**SET EXERCISE A**
Please give the part of the listing that opens with the line containing "name author: Greene" and closes with the line containing "genus: Morus" as a numbered list, leaving out blank lines and the pictures.

**SELECTED TEXT**
IVR and Speech Recognition

Chip Funk, Interactive Intelligence
Chip Funk, Interactive Intelligence

As I navigated my way through the seemingly endless maze of machines and retirees in Hawaiian shirts at the local casino in Tampa, Fla., I was on a mission. While the polyphonic chaos of coins dropping into a winner’s tray, bells and chimes sounding, and the repetitive chanting of “Wheel of Fortune” made it nearly impossible to hear, it was music to my ears. Although I’m no high-roller, it was exactly what I had hoped for. I had gambled that my operation would benefit significantly from the use of interactive voice response (IVR) self-service and speech recognition.

Perhaps a little background is appropriate. In late 2005, I took responsibility for a multisite contact center operation in the financial services industry. The focus of the organization that I led was point-of-sale payment authorization, primarily paper. Industry trends indicated that these transactions were gradually eroding in favor of alternative forms of payment. However, two areas within this space—payroll check cashing and gaming cash access—were growing rapidly. A significant portion of our calls were relatively simple and of short duration, and the callers were typically power users. In an effort to reduce expenses to maintain or even perhaps grow margin despite the erosion of our core business, I built a business case and proceeded to internally sell my executive team on moving forward. I pitched three initial applications with very conservative expectations of success. The case was extremely compelling and I was able to move forward with the project.

**LISTING**

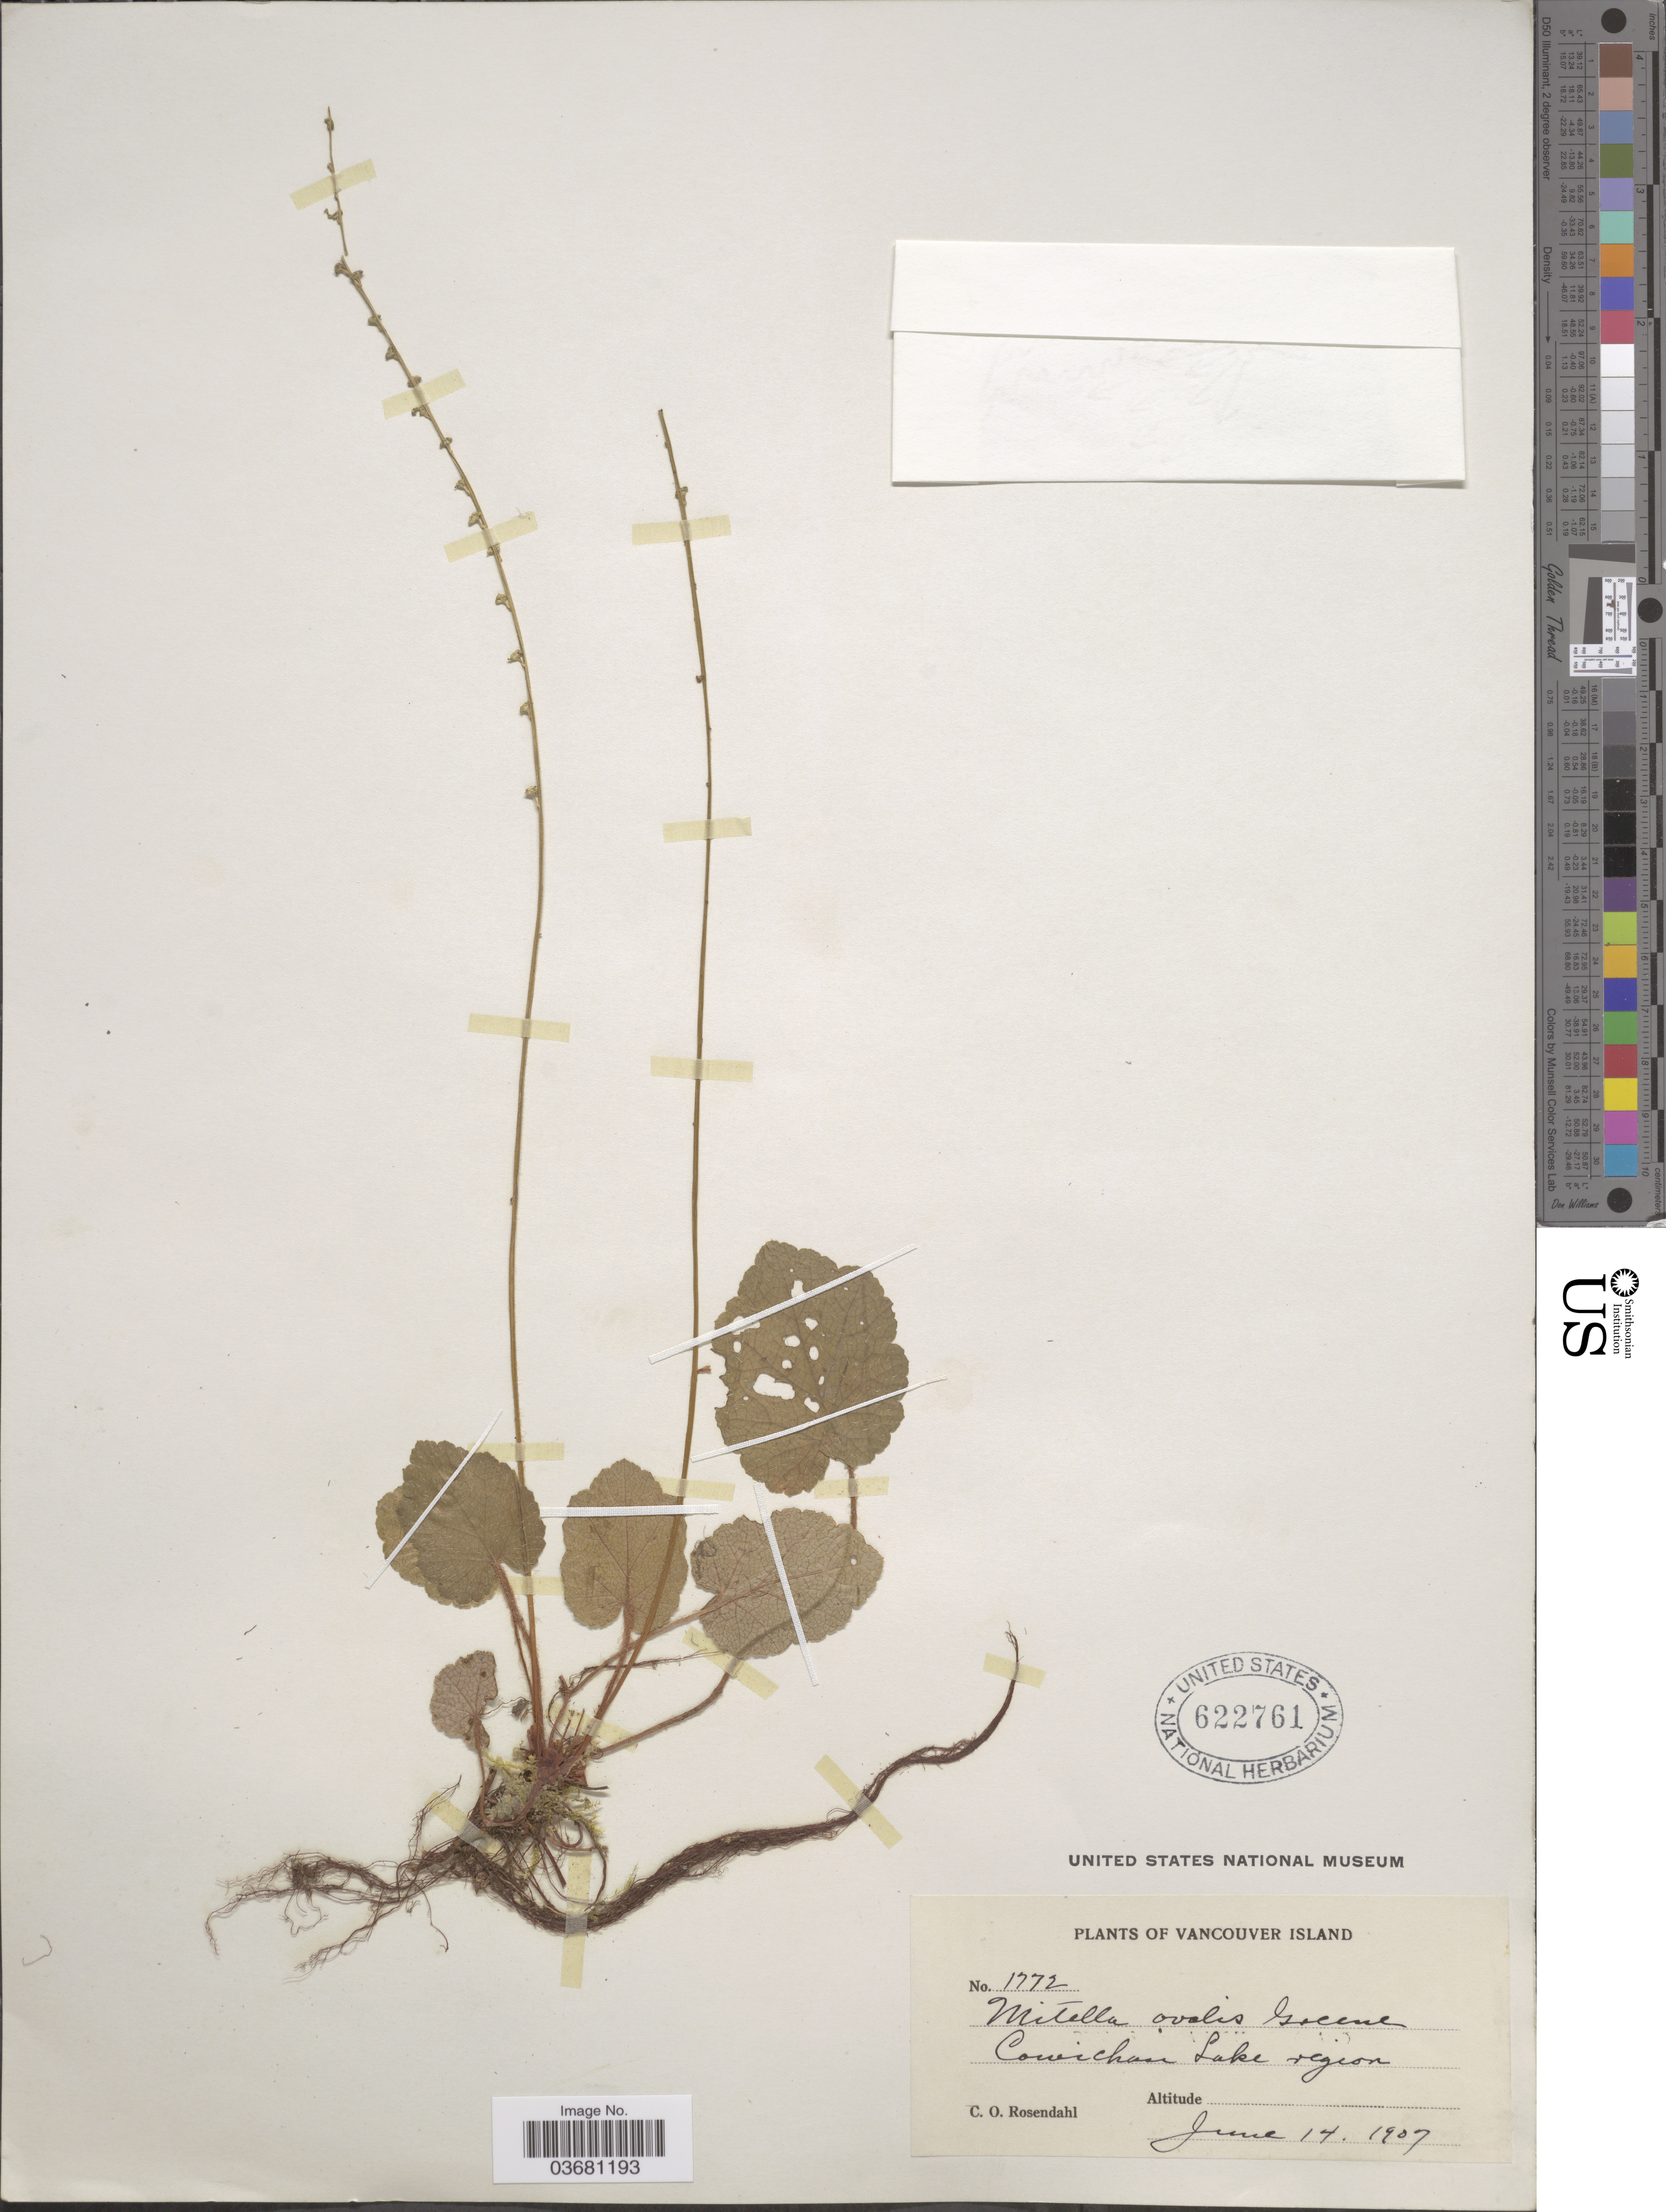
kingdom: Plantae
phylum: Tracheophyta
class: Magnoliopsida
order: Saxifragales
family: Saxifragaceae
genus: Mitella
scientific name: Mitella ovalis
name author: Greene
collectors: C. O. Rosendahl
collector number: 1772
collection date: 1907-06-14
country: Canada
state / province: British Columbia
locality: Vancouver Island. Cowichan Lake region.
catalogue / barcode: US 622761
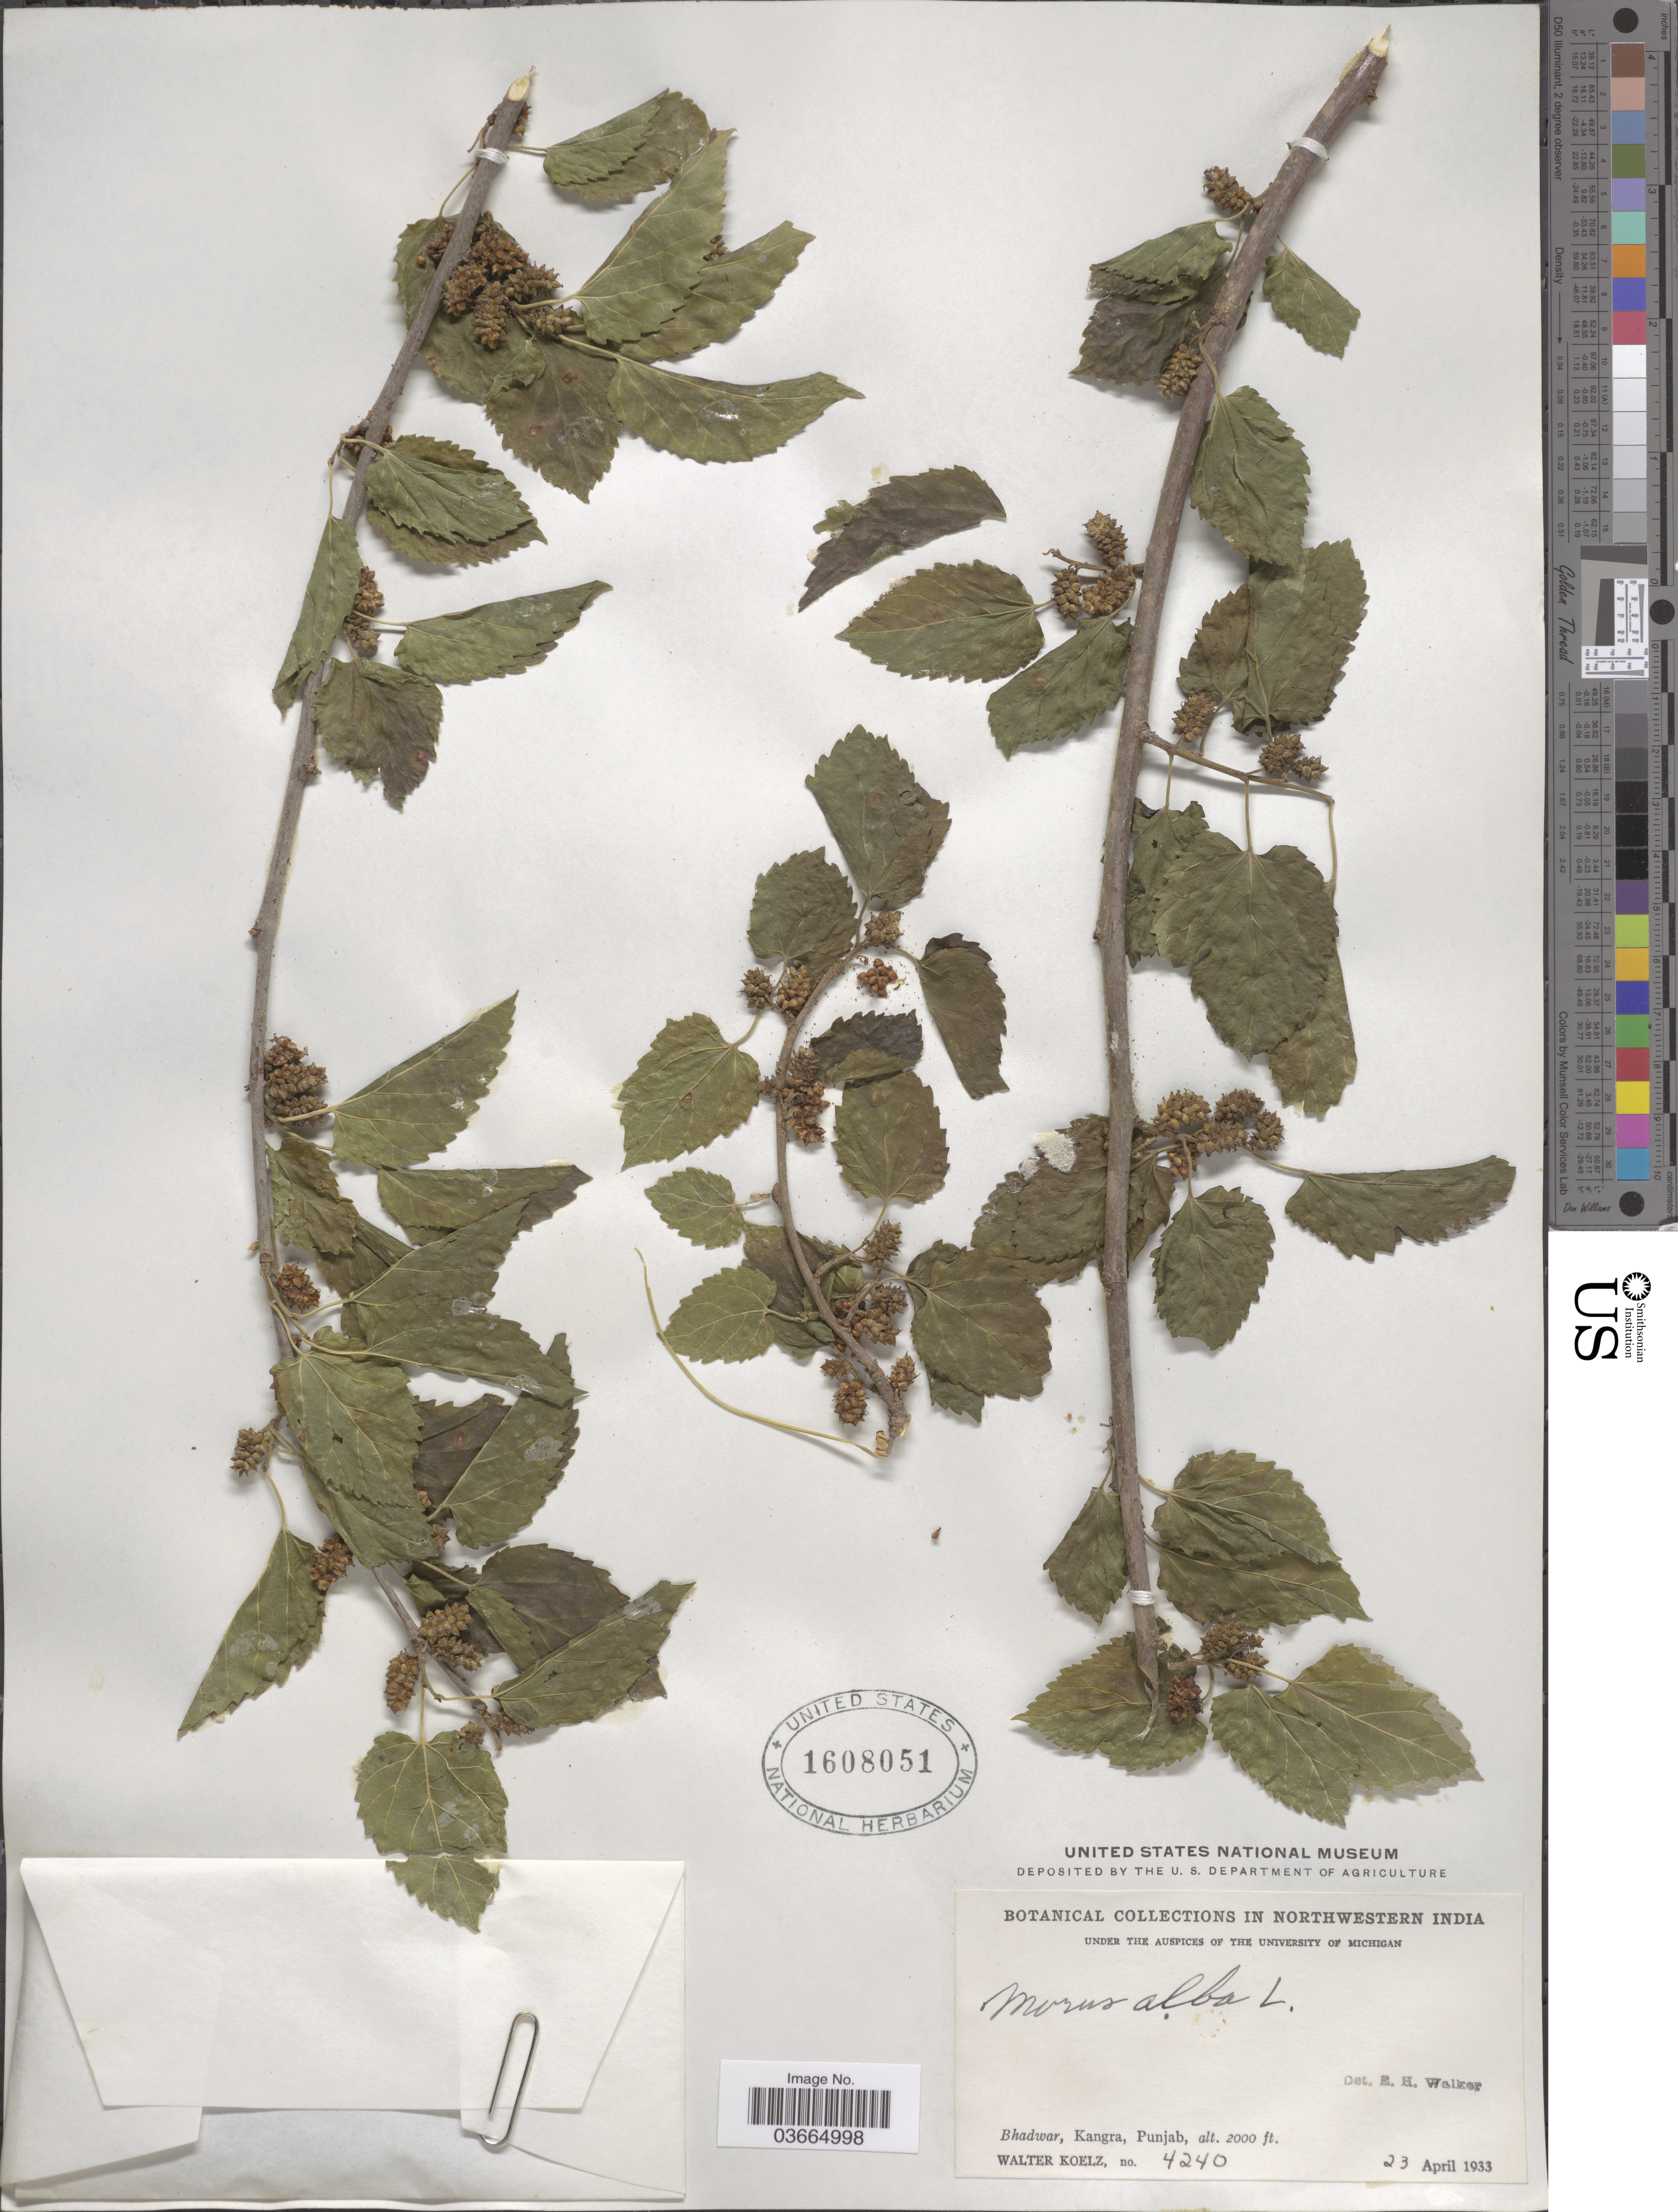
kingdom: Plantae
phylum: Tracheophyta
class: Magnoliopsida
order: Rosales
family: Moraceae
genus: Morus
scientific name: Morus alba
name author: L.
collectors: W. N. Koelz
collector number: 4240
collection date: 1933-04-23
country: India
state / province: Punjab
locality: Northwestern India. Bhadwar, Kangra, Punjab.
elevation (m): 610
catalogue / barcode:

**SET EXERCISE B**
Summarize the IVR and speech recognition piece in two sentences.

**PROBLEM SOLUTION A**
1. name author: Greene
2. collectors: C. O. Rosendahl
3. collector number: 1772
4. collection date: 1907-06-14
5. country: Canada
6. state / province: British Columbia
7. locality: Vancouver Island. Cowichan Lake region.
8. catalogue / barcode: US 622761
9. kingdom: Plantae
10. phylum: Tracheophyta
11. class: Magnoliopsida
12. order: Rosales
13. family: Moraceae
14. genus: Morus

**PROBLEM SOLUTION B**
Making its way through a noisy casino in Tampa, the writer hears the chaos as welcome proof of a bet that the operation would benefit from IVR self-service and speech recognition. Having taken charge in late 2005 of a multisite financial services contact center focused on point-of-sale payment authorization, the writer built a business case to cut expenses as the core business eroded, and the executive team approved three initial applications.